The surprise economic recovery in Japan, which emerged in the summer of 2003, has taken hold and should continue accelerating into 2005, according to some analysts. That should translate into additional yen appreciation in the months ahead with some forecasts of a break of the psychologically significant 100.00 level in 2005.
“This year, we think Japan will grow at a 4.3-percent pace,” says Jim Glassman, senior economist at JP Morgan Chase. “Their growth numbers have been quite impressive,” Real gross domestic product (GDP) in Japan surged 5.6 percent in the first quarter of 2004, the fastest pace seen since the first quarter of 1991. Analysts do, however, expect a modest slowing in the second half. Second quarter GDP growth surprised on the downside, with a revised 0.3 percent reading. But, for now, most analysts believe that was an aberration, with forecasts in the 2.8-percent neighborhood for the third quarter report, which will be released in mid- November.

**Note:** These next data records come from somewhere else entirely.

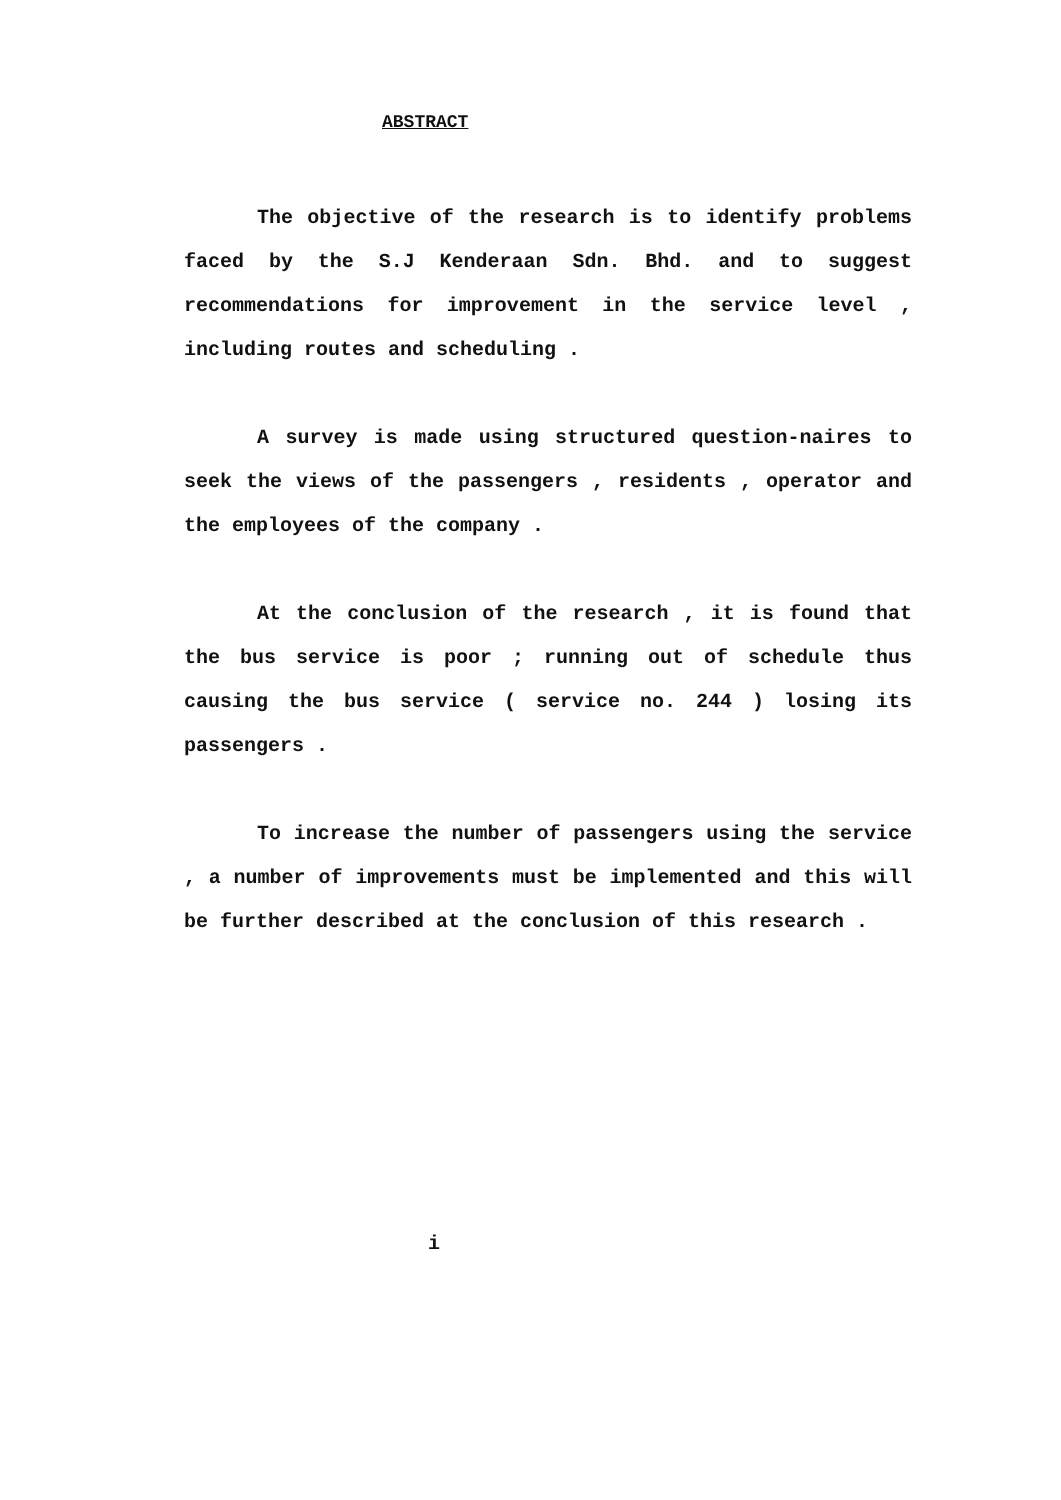ABSTRACT
The objective of the research is to identify problems faced by the S.J Kenderaan Sdn. Bhd. and to suggest recommendations for improvement in the service level , including routes and scheduling .
A survey is made using structured question-naires to seek the views of the passengers , residents , operator and the employees of the company .
At the conclusion of the research , it is found that the bus service is poor ; running out of schedule thus causing the bus service ( service no. 244 ) losing its passengers .
To increase the number of passengers using the service , a number of improvements must be implemented and this will be further described at the conclusion of this research .
i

Like many other currency spreads in 2004, the dollar/yen has spent several months in a sideways trading range, between roughly 103 and 114. From mid-August to mid-September, that range contracted even further to a 108.75/110.75 range.
However, this consolidation follows a massive move lower from the January 2002 peak at 135.18 to the March 2004 lows just above 103. The primary driver of that yen strength was the unexpectedly strong economic numbers coming out of Japan and, for now, analysts say the yen has already priced in a significant amount of good economic news.
The yen appreciated sharply to around 103 (near early 2004 lows) despite a record pace of massive intervention on the part of the Bank of Japan’s Ministry of Finance (MOF). All throughout 2003, the MOF attempted to slow the pace of yen appreciation by buying U.S. dollars and selling yen.
However, the MOF has been on the sidelines since mid-March of this year. Analysts warn the MOF could reemerge on the scene if the yen begins to strengthen again.